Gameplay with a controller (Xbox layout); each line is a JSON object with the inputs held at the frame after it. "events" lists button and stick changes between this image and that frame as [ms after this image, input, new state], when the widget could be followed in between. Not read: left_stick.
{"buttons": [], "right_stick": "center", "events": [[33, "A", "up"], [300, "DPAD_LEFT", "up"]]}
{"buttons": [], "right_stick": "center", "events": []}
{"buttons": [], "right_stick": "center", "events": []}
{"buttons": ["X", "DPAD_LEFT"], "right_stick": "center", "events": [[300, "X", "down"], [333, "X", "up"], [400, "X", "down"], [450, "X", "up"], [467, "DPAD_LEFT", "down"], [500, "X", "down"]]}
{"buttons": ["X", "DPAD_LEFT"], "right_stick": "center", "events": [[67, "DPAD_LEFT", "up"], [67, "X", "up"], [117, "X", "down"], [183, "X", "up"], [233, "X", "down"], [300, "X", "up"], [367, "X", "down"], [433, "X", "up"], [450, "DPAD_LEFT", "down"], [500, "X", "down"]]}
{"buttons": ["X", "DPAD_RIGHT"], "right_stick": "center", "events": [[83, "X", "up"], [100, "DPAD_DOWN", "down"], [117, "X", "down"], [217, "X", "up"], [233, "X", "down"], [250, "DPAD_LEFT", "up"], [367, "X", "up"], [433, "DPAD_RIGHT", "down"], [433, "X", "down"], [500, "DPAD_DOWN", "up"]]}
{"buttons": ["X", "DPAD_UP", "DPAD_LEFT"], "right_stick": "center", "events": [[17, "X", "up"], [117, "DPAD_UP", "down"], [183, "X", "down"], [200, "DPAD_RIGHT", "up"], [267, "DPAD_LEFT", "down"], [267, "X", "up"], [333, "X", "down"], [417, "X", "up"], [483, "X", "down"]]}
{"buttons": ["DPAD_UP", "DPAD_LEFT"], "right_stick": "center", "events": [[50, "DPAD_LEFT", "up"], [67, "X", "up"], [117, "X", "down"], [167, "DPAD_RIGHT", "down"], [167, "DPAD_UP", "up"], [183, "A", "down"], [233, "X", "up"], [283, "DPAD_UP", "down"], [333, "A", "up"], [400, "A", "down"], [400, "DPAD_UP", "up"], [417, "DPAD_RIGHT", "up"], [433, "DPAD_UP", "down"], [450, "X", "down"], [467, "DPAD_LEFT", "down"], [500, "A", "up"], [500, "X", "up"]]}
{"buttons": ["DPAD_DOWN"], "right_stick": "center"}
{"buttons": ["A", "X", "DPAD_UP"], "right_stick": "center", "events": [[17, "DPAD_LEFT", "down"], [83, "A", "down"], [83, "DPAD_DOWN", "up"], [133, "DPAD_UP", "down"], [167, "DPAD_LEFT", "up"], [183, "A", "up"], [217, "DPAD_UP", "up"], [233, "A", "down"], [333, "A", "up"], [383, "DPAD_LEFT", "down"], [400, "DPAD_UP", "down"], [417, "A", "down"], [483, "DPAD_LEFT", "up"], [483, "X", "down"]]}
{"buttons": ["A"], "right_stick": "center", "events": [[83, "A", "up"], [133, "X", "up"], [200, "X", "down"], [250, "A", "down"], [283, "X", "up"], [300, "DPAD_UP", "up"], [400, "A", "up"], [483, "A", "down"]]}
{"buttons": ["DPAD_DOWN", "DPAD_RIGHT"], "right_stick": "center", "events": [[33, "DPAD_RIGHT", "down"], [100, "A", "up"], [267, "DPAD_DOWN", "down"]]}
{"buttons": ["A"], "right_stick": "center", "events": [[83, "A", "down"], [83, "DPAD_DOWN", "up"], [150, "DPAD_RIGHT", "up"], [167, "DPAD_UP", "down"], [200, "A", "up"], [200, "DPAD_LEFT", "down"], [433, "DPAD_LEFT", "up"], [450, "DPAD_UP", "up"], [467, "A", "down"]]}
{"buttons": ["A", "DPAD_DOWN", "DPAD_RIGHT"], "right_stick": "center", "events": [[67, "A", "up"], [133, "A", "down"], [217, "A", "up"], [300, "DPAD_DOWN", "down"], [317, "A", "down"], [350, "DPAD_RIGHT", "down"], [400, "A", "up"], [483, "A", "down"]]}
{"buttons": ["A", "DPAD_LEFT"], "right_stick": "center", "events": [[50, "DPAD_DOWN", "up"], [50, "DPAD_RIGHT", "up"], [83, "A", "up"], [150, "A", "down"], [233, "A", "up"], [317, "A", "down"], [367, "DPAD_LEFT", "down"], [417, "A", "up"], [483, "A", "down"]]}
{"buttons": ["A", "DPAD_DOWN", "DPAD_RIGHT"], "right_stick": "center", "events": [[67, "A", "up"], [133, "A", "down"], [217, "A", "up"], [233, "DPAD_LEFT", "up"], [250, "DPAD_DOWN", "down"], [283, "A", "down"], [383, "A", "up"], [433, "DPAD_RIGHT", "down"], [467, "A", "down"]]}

Your task: Give back the complete data exactly as supplied.

Expected answer:
Gameplay with a controller (Xbox layout); each line is a JSON object with the inputs held at the frame after it. "events" lists button and stick changes between this image and that frame as [ms after this image, input, new state], when the widget could be followed in between. Not read: left_stick.
{"buttons": [], "right_stick": "center", "events": [[33, "A", "up"], [300, "DPAD_LEFT", "up"]]}
{"buttons": [], "right_stick": "center", "events": []}
{"buttons": [], "right_stick": "center", "events": []}
{"buttons": ["X", "DPAD_LEFT"], "right_stick": "center", "events": [[300, "X", "down"], [333, "X", "up"], [400, "X", "down"], [450, "X", "up"], [467, "DPAD_LEFT", "down"], [500, "X", "down"]]}
{"buttons": ["X", "DPAD_LEFT"], "right_stick": "center", "events": [[67, "DPAD_LEFT", "up"], [67, "X", "up"], [117, "X", "down"], [183, "X", "up"], [233, "X", "down"], [300, "X", "up"], [367, "X", "down"], [433, "X", "up"], [450, "DPAD_LEFT", "down"], [500, "X", "down"]]}
{"buttons": ["X", "DPAD_RIGHT"], "right_stick": "center", "events": [[83, "X", "up"], [100, "DPAD_DOWN", "down"], [117, "X", "down"], [217, "X", "up"], [233, "X", "down"], [250, "DPAD_LEFT", "up"], [367, "X", "up"], [433, "DPAD_RIGHT", "down"], [433, "X", "down"], [500, "DPAD_DOWN", "up"]]}
{"buttons": ["X", "DPAD_UP", "DPAD_LEFT"], "right_stick": "center", "events": [[17, "X", "up"], [117, "DPAD_UP", "down"], [183, "X", "down"], [200, "DPAD_RIGHT", "up"], [267, "DPAD_LEFT", "down"], [267, "X", "up"], [333, "X", "down"], [417, "X", "up"], [483, "X", "down"]]}
{"buttons": ["DPAD_UP", "DPAD_LEFT"], "right_stick": "center", "events": [[50, "DPAD_LEFT", "up"], [67, "X", "up"], [117, "X", "down"], [167, "DPAD_RIGHT", "down"], [167, "DPAD_UP", "up"], [183, "A", "down"], [233, "X", "up"], [283, "DPAD_UP", "down"], [333, "A", "up"], [400, "A", "down"], [400, "DPAD_UP", "up"], [417, "DPAD_RIGHT", "up"], [433, "DPAD_UP", "down"], [450, "X", "down"], [467, "DPAD_LEFT", "down"], [500, "A", "up"], [500, "X", "up"]]}
{"buttons": ["DPAD_DOWN"], "right_stick": "center"}
{"buttons": ["A", "X", "DPAD_UP"], "right_stick": "center", "events": [[17, "DPAD_LEFT", "down"], [83, "A", "down"], [83, "DPAD_DOWN", "up"], [133, "DPAD_UP", "down"], [167, "DPAD_LEFT", "up"], [183, "A", "up"], [217, "DPAD_UP", "up"], [233, "A", "down"], [333, "A", "up"], [383, "DPAD_LEFT", "down"], [400, "DPAD_UP", "down"], [417, "A", "down"], [483, "DPAD_LEFT", "up"], [483, "X", "down"]]}
{"buttons": ["A"], "right_stick": "center", "events": [[83, "A", "up"], [133, "X", "up"], [200, "X", "down"], [250, "A", "down"], [283, "X", "up"], [300, "DPAD_UP", "up"], [400, "A", "up"], [483, "A", "down"]]}
{"buttons": ["DPAD_DOWN", "DPAD_RIGHT"], "right_stick": "center", "events": [[33, "DPAD_RIGHT", "down"], [100, "A", "up"], [267, "DPAD_DOWN", "down"]]}
{"buttons": ["A"], "right_stick": "center", "events": [[83, "A", "down"], [83, "DPAD_DOWN", "up"], [150, "DPAD_RIGHT", "up"], [167, "DPAD_UP", "down"], [200, "A", "up"], [200, "DPAD_LEFT", "down"], [433, "DPAD_LEFT", "up"], [450, "DPAD_UP", "up"], [467, "A", "down"]]}
{"buttons": ["A", "DPAD_DOWN", "DPAD_RIGHT"], "right_stick": "center", "events": [[67, "A", "up"], [133, "A", "down"], [217, "A", "up"], [300, "DPAD_DOWN", "down"], [317, "A", "down"], [350, "DPAD_RIGHT", "down"], [400, "A", "up"], [483, "A", "down"]]}
{"buttons": ["A", "DPAD_LEFT"], "right_stick": "center", "events": [[50, "DPAD_DOWN", "up"], [50, "DPAD_RIGHT", "up"], [83, "A", "up"], [150, "A", "down"], [233, "A", "up"], [317, "A", "down"], [367, "DPAD_LEFT", "down"], [417, "A", "up"], [483, "A", "down"]]}
{"buttons": ["A", "DPAD_DOWN", "DPAD_RIGHT"], "right_stick": "center", "events": [[67, "A", "up"], [133, "A", "down"], [217, "A", "up"], [233, "DPAD_LEFT", "up"], [250, "DPAD_DOWN", "down"], [283, "A", "down"], [383, "A", "up"], [433, "DPAD_RIGHT", "down"], [467, "A", "down"]]}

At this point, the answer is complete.